LondonMetric and LXi complete £6.2bn merger

6th March 2024 | Jack Oliver

LondonMetric Property and LXi have completed an all-share merger which sees the creation of the UK’s fourth-biggest real estate investment trust (REIT), with a combined portfolio value of approximately £6.2bn.

The portfolio is aligned to the convenience, entertainment, leisure, healthcare, and logistics sectors, with a weighted average unexpired lease term of 19 years on FRI leases and an occupancy rate of 99%.

Following the merger, LondonMetric has appointed Nick Leslau, previously of LXi, as a non-executive director.

LondonMetric has also announced that it has disposed of two non-core assets for a total of £5.9m, including a 37,000 sq ft B&Q store in Burnley which was acquired as part of the CT Property Trust portfolio in August 2023. Following these sales, LondonMetric has sold £184 million of assets so far this financial year.

Andrew Jones, chief executive of LondonMetric, said: “The merger is a transformational deal that creates the UK’s leading triple net lease REIT with full occupancy and exceptional income longevity and certainty of income growth. The new larger business will deliver better liquidity, material economies of scale, substantial cost savings with improved terms in both debt and equity markets. Our enlarged balance sheet will also allow better access to new opportunities of scale, which will drive accelerated earnings and dividend progression.
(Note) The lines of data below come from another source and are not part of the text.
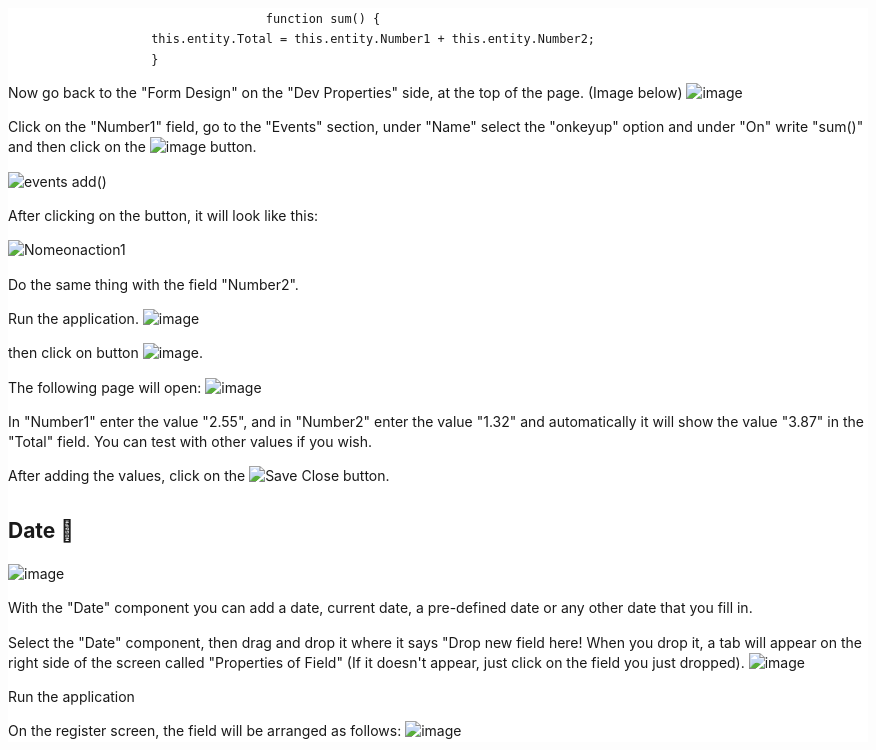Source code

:                                         function sum() {
                        this.entity.Total = this.entity.Number1 + this.entity.Number2;
                        }

Now go back to the "Form Design" on the "Dev Properties" side, at the top of the page. 
(Image below)
![image](https://user-images.githubusercontent.com/81401104/115918444-e7016f00-a44d-11eb-98df-a46551bd1200.png)

Click on the "Number1" field, go to the "Events" section, under "Name" select the "onkeyup" option and under "On" write "sum()" 
and then click on the ![image](https://user-images.githubusercontent.com/81401104/115918481-f2549a80-a44d-11eb-88f0-43c93d31576e.png) button.

![events add()](https://user-images.githubusercontent.com/81401104/122480810-edbae700-cfa3-11eb-8eec-2acb3783df61.png)

After clicking on the button, it will look like this:

![Nomeonaction1](https://user-images.githubusercontent.com/81401104/122481353-eba55800-cfa4-11eb-8440-38f3b964c964.png)

Do the same thing with the field "Number2".

Run the application.
![image](https://user-images.githubusercontent.com/81401104/115918669-2d56ce00-a44e-11eb-8062-aa61ad0cdb77.png)

then click on button ![image](https://user-images.githubusercontent.com/81401104/115918700-3778cc80-a44e-11eb-9a07-4f211134ff73.png).

The following page will open:
![image](https://user-images.githubusercontent.com/81401104/115919016-a524f880-a44e-11eb-8654-73047c48392f.png)

In "Number1" enter the value "2.55", and in "Number2" enter the value "1.32" and automatically it will show the value "3.87" in the "Total" field. You can test with other values if you wish.

After adding the values, click on the ![Save Close](https://user-images.githubusercontent.com/81401104/123151025-694fe480-d439-11eb-99e8-eb9adf5fe805.png) button.

<div id='id-Date'/>

## Date 📆 
![image](https://user-images.githubusercontent.com/81401104/115919138-d0a7e300-a44e-11eb-9376-8aeb6e83f45c.png)

With the "Date" component you can add a date, current date, a pre-defined date or any other date that you fill in.

Select the "Date" component, then drag and drop it where it says "Drop new field here! When you drop it, a tab will appear on the right side of the screen called "Properties of Field" (If it doesn't appear, just click on the field you just dropped).
![image](https://user-images.githubusercontent.com/81401104/115919171-db627800-a44e-11eb-8784-6df95f45ec2f.png)

Run the application

On the register screen, the field will be arranged as follows:
![image](https://user-images.githubusercontent.com/81401104/115919215-eae1c100-a44e-11eb-8f03-627c920c96d7.png)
“I would like to take this opportunity to welcome both our new shareholders as well as our new colleagues from LXi including Nick Leslau to the board. Our team is strongly aligned to shareholders and has deep real estate experience with a strong track record for capital allocation, asset recycling and active management.

“As evidenced by today’s update, we will continue to reposition parts of the portfolio with an emphasis on growing our exposure to logistics which remains our strongest conviction call and is delivering high organic rental growth. We are also seeing interesting investment opportunities arising from debt refinancings and fund redemptions and the acquisition announced today is an excellent example of an innovative transaction that leverages our strong relationship with the developer and offers an attractive return profile.”